╭─ PROVIDED RECORDS

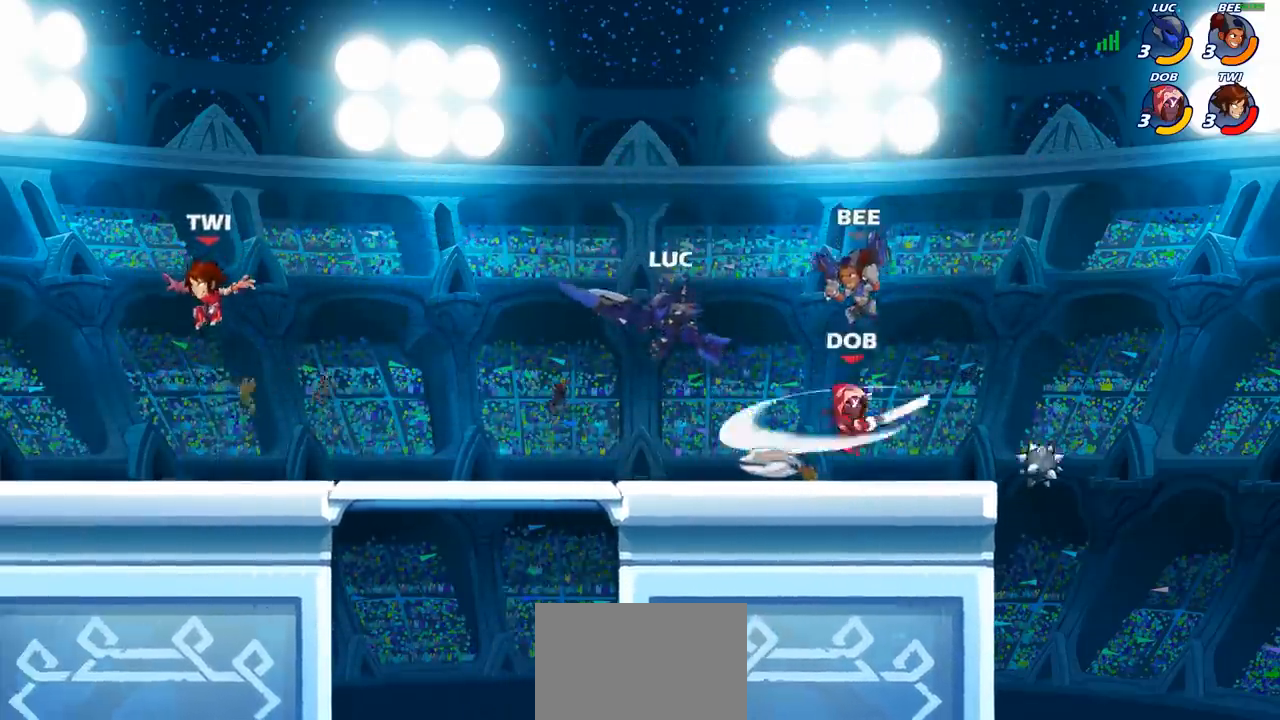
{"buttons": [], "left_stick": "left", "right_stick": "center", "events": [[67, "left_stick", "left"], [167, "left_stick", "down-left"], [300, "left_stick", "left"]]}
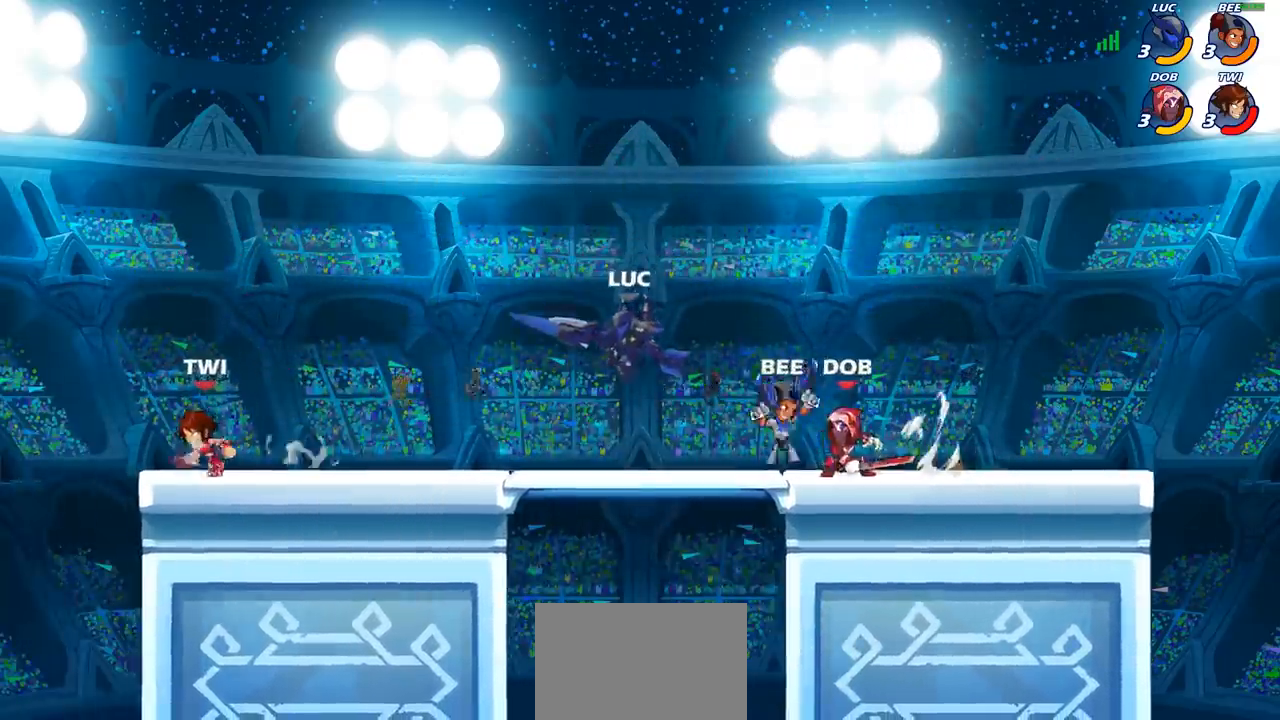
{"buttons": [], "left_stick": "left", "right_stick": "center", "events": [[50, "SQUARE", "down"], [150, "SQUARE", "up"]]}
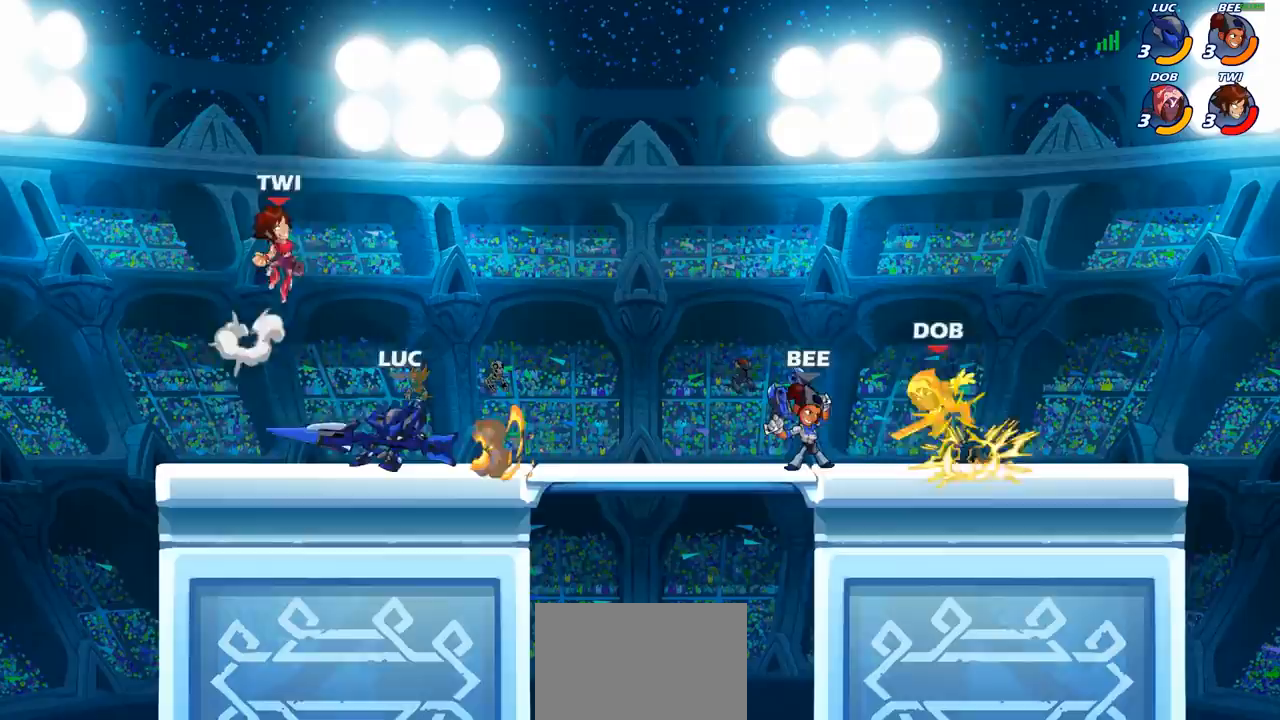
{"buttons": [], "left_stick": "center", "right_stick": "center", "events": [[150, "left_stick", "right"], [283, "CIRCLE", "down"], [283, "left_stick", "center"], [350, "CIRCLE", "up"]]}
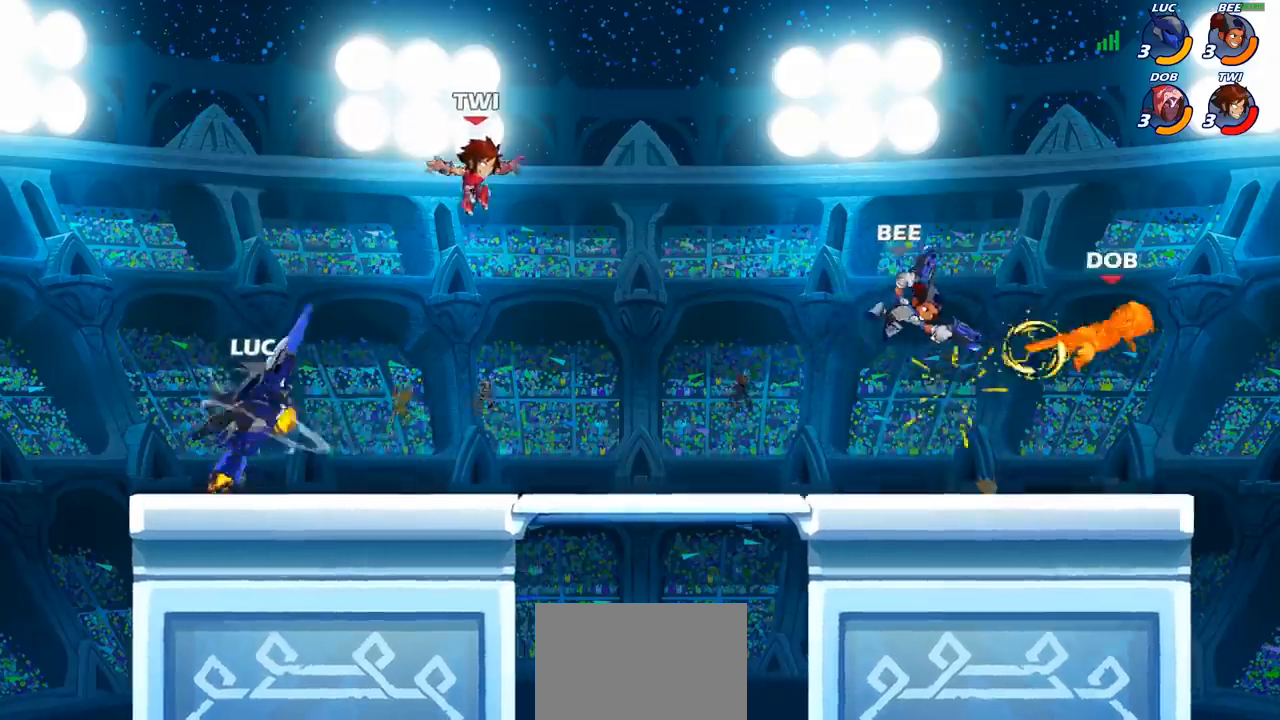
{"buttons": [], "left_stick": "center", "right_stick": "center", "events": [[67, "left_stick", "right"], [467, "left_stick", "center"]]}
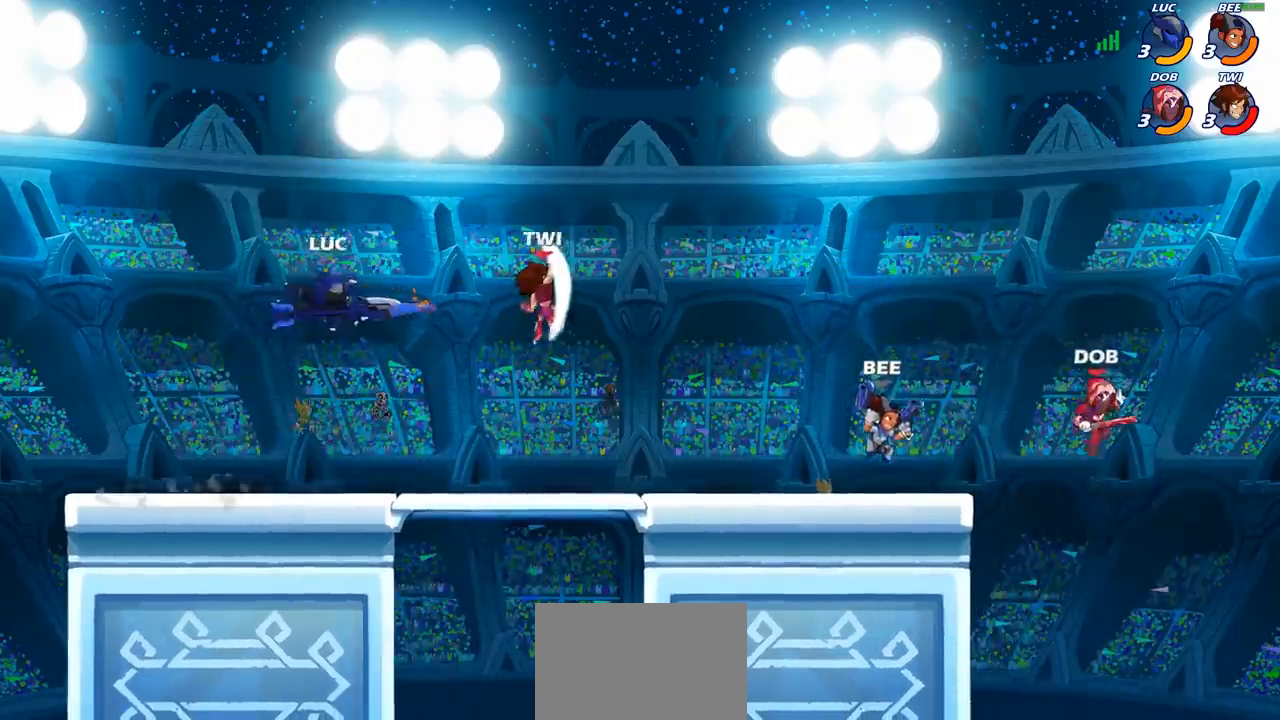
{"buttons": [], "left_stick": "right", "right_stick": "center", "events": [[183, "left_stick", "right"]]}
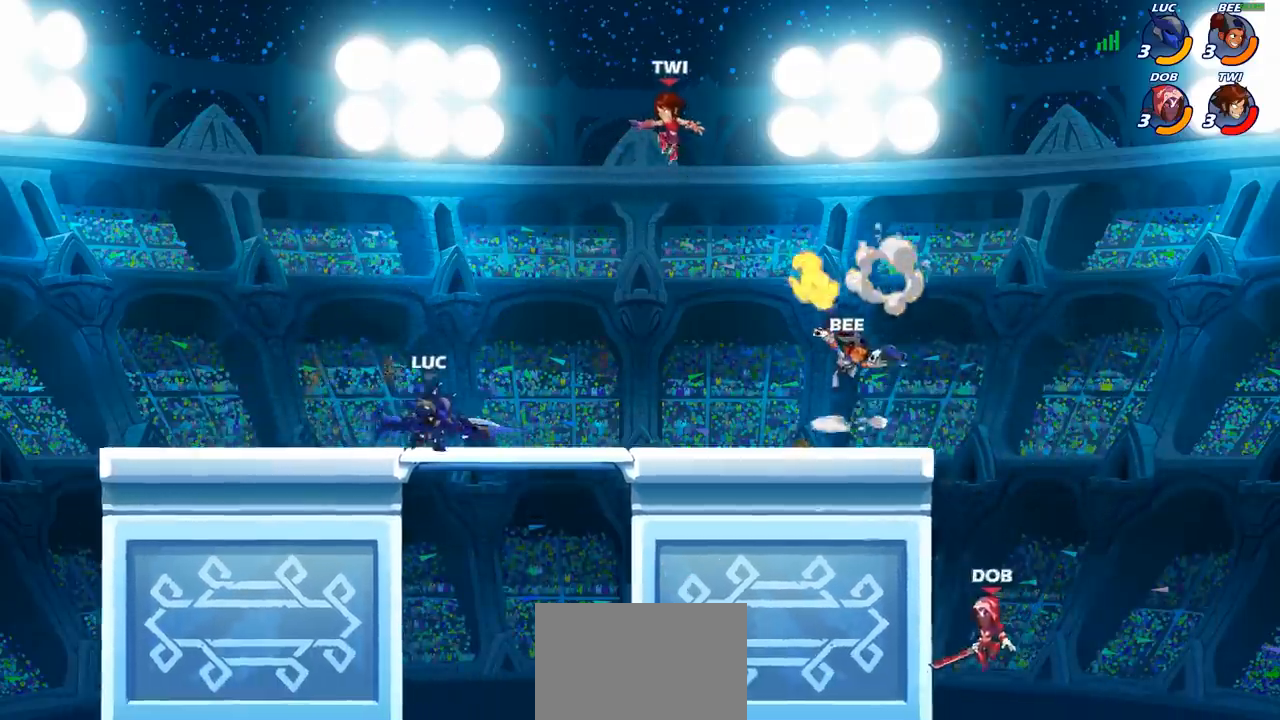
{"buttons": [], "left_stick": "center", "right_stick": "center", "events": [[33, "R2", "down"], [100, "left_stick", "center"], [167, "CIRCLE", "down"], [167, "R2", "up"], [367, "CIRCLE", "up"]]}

╰─

Look through the entries above for the word "down". Copy every line where it shows up.

*TASK RESPONSE*.
{"buttons": [], "left_stick": "left", "right_stick": "center", "events": [[67, "left_stick", "left"], [167, "left_stick", "down-left"], [300, "left_stick", "left"]]}
{"buttons": [], "left_stick": "left", "right_stick": "center", "events": [[50, "SQUARE", "down"], [150, "SQUARE", "up"]]}
{"buttons": [], "left_stick": "center", "right_stick": "center", "events": [[150, "left_stick", "right"], [283, "CIRCLE", "down"], [283, "left_stick", "center"], [350, "CIRCLE", "up"]]}
{"buttons": [], "left_stick": "center", "right_stick": "center", "events": [[33, "R2", "down"], [100, "left_stick", "center"], [167, "CIRCLE", "down"], [167, "R2", "up"], [367, "CIRCLE", "up"]]}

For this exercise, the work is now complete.